English Countryside – More Dual-Tech than Pastoral
In the UK, an example of a major police unit adopting increasingly military-style equipment and tactics is the Civil Nuclear Constabulary (CNC), a branch of the Department for Business, Energy and Industrial Strategy, which is well resourced with some 1,100 armed officers tasked with guarding the UK’s nuclear energy facilities. Equipped with such tech and equipment as body armour, high-powered assault weapons, drones and other surveillance systems, the CNC is one of the most critical specialist policing units in the UK – for which the adoption and use of military-grade OTS equipment is most suited and justified.
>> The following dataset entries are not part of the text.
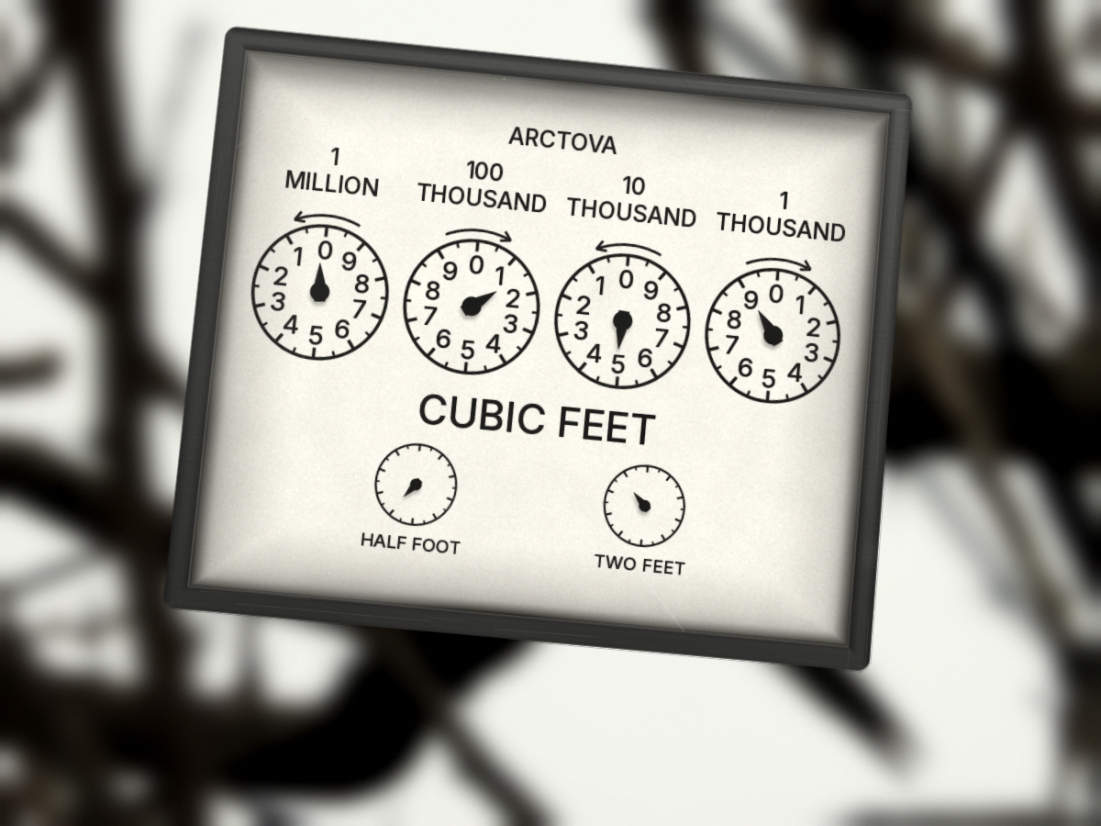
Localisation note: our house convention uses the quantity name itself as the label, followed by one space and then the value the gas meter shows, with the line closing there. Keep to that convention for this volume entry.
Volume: 14900 ft³
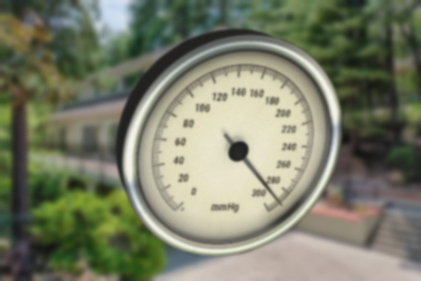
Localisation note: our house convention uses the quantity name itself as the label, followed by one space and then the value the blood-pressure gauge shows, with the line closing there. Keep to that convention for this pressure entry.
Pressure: 290 mmHg
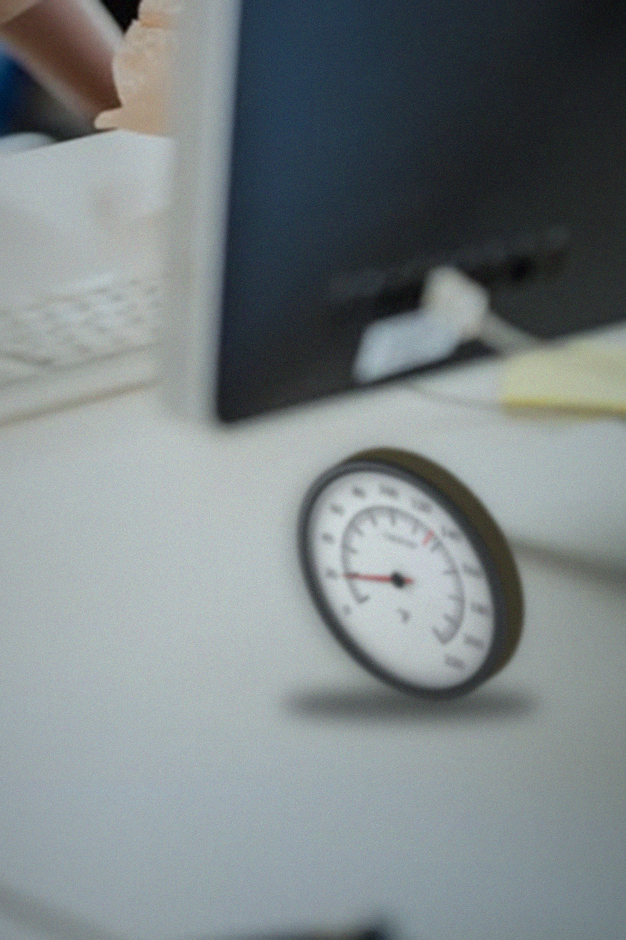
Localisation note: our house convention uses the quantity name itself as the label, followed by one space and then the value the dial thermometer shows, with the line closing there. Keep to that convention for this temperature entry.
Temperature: 20 °F
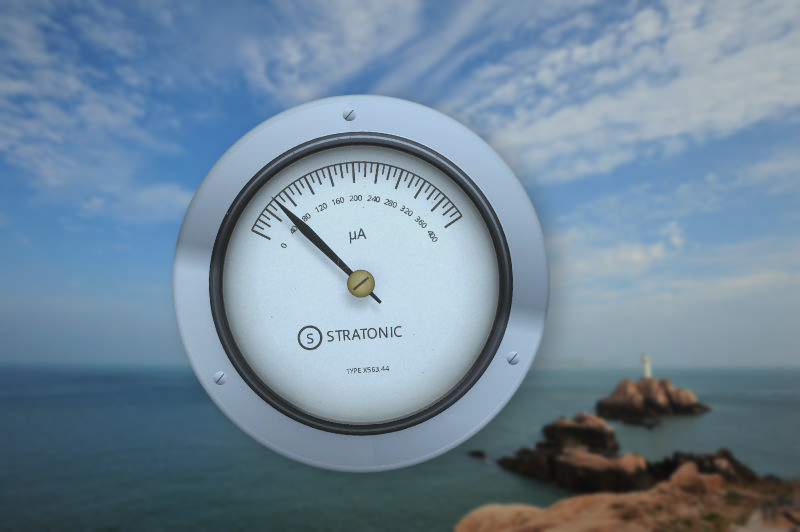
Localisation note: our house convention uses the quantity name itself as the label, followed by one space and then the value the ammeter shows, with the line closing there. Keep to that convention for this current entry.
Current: 60 µA
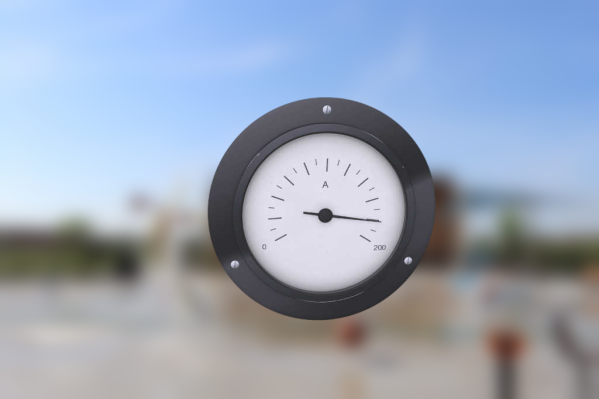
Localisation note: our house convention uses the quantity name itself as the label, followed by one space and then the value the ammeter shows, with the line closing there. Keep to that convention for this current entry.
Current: 180 A
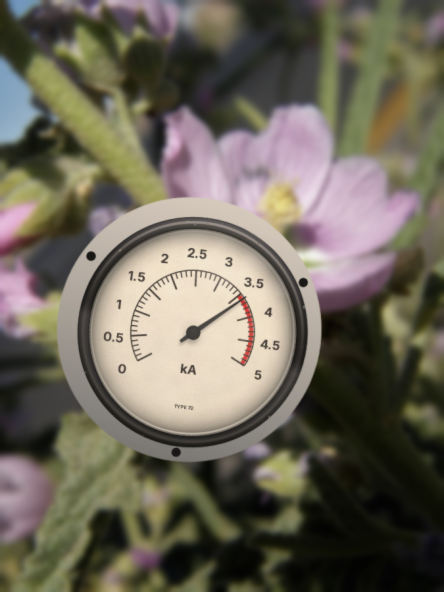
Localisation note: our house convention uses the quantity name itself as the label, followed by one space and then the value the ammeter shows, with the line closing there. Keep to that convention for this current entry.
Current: 3.6 kA
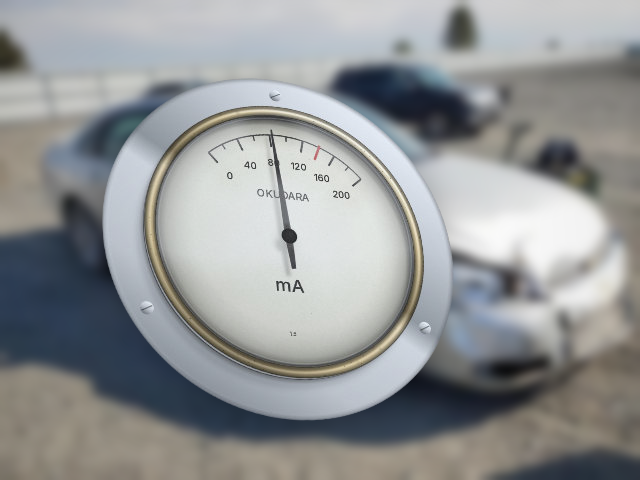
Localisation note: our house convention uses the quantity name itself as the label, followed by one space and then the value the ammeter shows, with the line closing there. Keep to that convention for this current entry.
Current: 80 mA
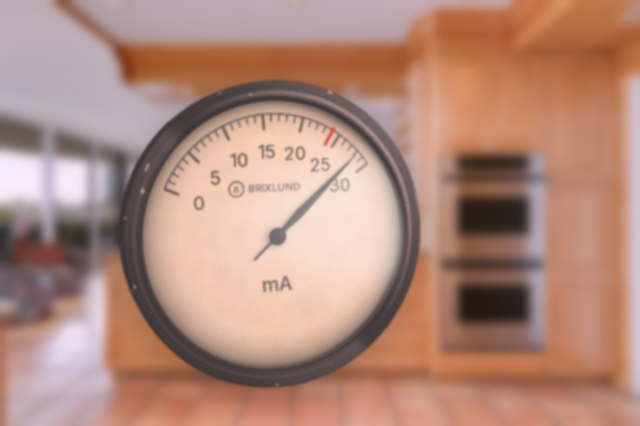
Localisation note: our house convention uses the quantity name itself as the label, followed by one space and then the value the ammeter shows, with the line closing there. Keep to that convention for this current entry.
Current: 28 mA
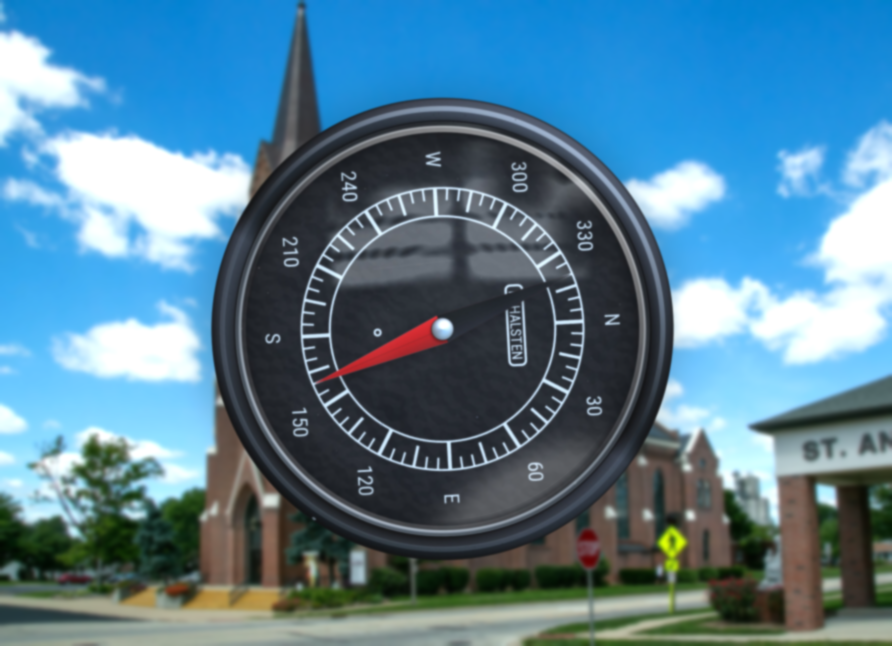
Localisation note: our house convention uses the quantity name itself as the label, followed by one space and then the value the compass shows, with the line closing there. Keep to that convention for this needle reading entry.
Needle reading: 160 °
That said, other challenges face UK police forces, including that of rural, organised crime, which targets high-net-worth individuals and their country cribs, as well as stately homes. In addition, the theft of farm and construction machinery is on the rise with organised gangs stealing items such as tractors, diggers, generators and other machinery, often to order, and sometimes for export to eastern Europe. In 2019 alone, rural crime cost the UK £54M, of which nearly £10M was due to farm vehicle theft. So, in the summer of 2021, a new specialist police unit was created to combat the situation — the Agricultural and Construction Equipment (ACE) unit – with the aim to monitor and prevent such crimes crime. Helping them to do this, equipment such as commercial and military-grade drones together with optical solutions such as latest-generation night vision goggles (NVGs) and other image intensification (II) systems are being employed; such equipment is already actively in use with other rural police units, such as the Avon and Somerset Police Rural and Wildlife Crime Unit, which uses drones and NV/II devices in the course of its often-nocturnal efforts to stamp out widespread wildlife crime, poaching and machinery theft. There are currently around 300 drones in use across the UK with different police forces.
In late 2020, the UK Home Office actually unveiled plans for the National Police Air Service (NPAS) to adopt Elbit’s Hermes 900 military-grade drone to replace helicopters for missions in which unmanned systems would be suitable. The Israeli system trialled by the NPAS and the Maritime and Coastguard Agency, has a 15-metre wingspan, weighs 970 kg, and can fly for up to 36 hours at altitudes of 30,000 feet. The trial included a series of simulated police aviation scenarios currently conducted by 19 helicopters and four fixed-wing aircraft in support of the 43 police forces of England and Wales and British Transport Police. Procurement status is unclear at this time.
But once again, the militarisation issue raises its head, for while the UK’s Home Office initially looked at the system in the context of replacing police fixed-wing aircraft and helicopters in the pursuit of suspects, looking for missing persons, or observing major incidents on the ground, such as road traffic accidents, government officials suggested that surveillance of protests and other peaceful, legitimate events might also be scenarios for which the Hermes 900 could be used and Home Office studies are currently in play looking at drones with facial recognition capabilities, which may become controversial if and when more details emerge.